§ **Data shown**:
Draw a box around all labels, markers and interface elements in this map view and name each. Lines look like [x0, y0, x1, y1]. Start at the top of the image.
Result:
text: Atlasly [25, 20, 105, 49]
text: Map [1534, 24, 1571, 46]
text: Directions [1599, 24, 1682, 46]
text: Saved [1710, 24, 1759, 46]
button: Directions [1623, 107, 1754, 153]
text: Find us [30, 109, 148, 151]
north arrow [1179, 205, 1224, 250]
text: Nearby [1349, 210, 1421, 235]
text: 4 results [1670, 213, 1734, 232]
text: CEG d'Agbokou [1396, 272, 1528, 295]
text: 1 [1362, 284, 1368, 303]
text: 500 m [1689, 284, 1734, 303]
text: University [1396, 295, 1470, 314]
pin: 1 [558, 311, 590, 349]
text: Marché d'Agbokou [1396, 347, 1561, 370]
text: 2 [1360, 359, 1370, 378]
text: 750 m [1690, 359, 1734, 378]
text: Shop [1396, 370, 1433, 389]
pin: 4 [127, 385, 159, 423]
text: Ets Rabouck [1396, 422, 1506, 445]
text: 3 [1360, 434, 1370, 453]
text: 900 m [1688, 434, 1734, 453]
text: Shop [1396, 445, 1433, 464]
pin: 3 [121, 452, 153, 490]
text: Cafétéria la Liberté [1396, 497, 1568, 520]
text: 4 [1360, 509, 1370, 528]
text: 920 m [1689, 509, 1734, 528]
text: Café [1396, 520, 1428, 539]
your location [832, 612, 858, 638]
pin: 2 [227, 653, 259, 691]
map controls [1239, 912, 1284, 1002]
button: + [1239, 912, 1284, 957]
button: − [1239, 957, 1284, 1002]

--

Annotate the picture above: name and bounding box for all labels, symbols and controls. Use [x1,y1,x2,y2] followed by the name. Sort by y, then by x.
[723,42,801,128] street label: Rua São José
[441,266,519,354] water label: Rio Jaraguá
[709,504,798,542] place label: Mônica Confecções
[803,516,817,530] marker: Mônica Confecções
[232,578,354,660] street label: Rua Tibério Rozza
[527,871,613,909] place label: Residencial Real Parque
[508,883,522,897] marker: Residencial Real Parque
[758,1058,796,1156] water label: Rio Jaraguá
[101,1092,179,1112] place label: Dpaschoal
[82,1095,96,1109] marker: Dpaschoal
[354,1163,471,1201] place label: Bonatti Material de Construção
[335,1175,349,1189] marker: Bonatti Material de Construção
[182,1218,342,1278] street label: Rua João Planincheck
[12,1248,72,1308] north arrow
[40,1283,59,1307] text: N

---

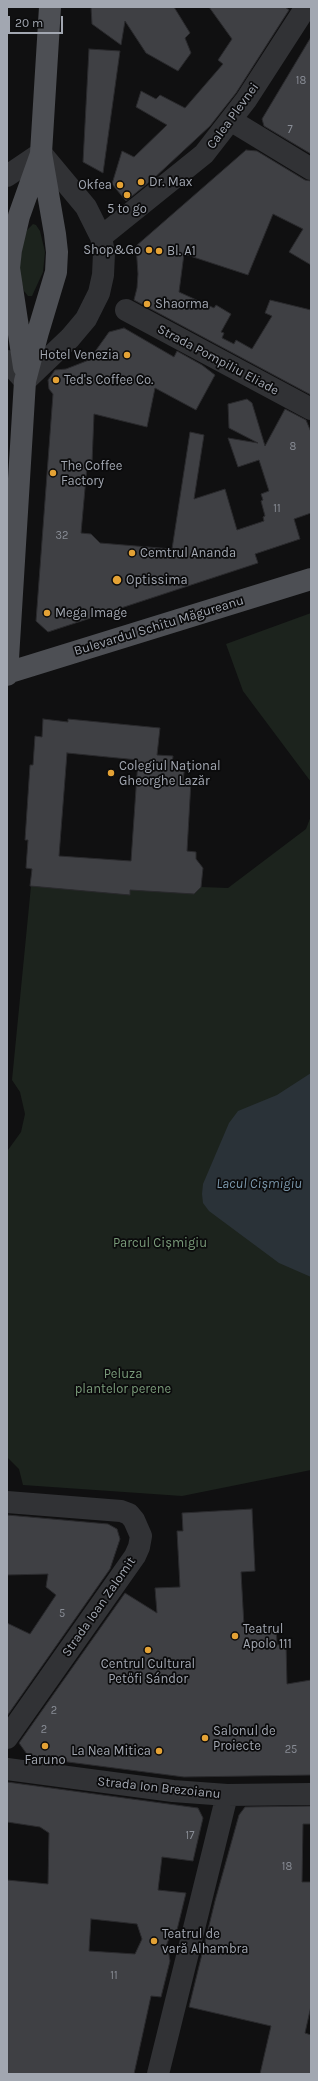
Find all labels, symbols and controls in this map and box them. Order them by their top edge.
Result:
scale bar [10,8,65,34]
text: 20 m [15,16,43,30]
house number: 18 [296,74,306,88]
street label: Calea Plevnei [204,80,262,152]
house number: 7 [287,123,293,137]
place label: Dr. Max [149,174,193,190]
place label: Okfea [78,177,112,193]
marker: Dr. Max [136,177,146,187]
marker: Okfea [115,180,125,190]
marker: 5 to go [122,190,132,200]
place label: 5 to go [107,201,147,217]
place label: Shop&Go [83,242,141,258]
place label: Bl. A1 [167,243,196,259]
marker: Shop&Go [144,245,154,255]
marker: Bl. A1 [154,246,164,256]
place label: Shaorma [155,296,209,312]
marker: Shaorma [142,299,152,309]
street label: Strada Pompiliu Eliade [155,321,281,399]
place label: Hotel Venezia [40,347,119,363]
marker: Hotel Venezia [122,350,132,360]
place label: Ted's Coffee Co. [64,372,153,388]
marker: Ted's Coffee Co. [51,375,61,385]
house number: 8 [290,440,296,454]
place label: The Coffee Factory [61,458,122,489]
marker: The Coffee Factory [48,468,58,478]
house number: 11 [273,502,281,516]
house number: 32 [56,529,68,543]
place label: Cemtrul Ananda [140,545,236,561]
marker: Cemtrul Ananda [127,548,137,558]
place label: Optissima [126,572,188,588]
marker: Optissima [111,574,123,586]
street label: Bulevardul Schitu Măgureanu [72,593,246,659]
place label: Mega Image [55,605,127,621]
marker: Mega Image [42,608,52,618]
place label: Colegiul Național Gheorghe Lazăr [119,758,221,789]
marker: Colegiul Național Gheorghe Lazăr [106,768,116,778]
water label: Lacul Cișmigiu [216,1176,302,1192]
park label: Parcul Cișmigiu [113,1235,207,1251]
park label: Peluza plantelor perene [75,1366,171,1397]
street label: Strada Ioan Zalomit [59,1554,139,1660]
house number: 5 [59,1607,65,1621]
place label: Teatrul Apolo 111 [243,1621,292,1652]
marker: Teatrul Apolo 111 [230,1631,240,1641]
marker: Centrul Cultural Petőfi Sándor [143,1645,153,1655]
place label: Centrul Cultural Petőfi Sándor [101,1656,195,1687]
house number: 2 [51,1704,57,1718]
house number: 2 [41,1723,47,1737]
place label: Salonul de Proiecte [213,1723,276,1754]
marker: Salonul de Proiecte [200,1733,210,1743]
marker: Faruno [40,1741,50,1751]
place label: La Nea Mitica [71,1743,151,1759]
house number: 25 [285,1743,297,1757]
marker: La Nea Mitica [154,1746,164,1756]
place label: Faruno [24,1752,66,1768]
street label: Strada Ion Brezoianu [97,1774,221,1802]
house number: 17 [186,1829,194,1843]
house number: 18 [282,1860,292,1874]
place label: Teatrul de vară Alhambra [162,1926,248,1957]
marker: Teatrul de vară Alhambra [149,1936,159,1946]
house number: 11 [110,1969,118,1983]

§ **Your goal**:
In the data above, find each line that has the word "this" and copy it out.

§ **Response area**:
Draw a box around all labels, markers and interface elements in this map view and name each. Lines look like [x0, y0, x1, y1]. Start at the top of the image.
Find all labels, symbols and controls in this map and box them. Order them by their top edge.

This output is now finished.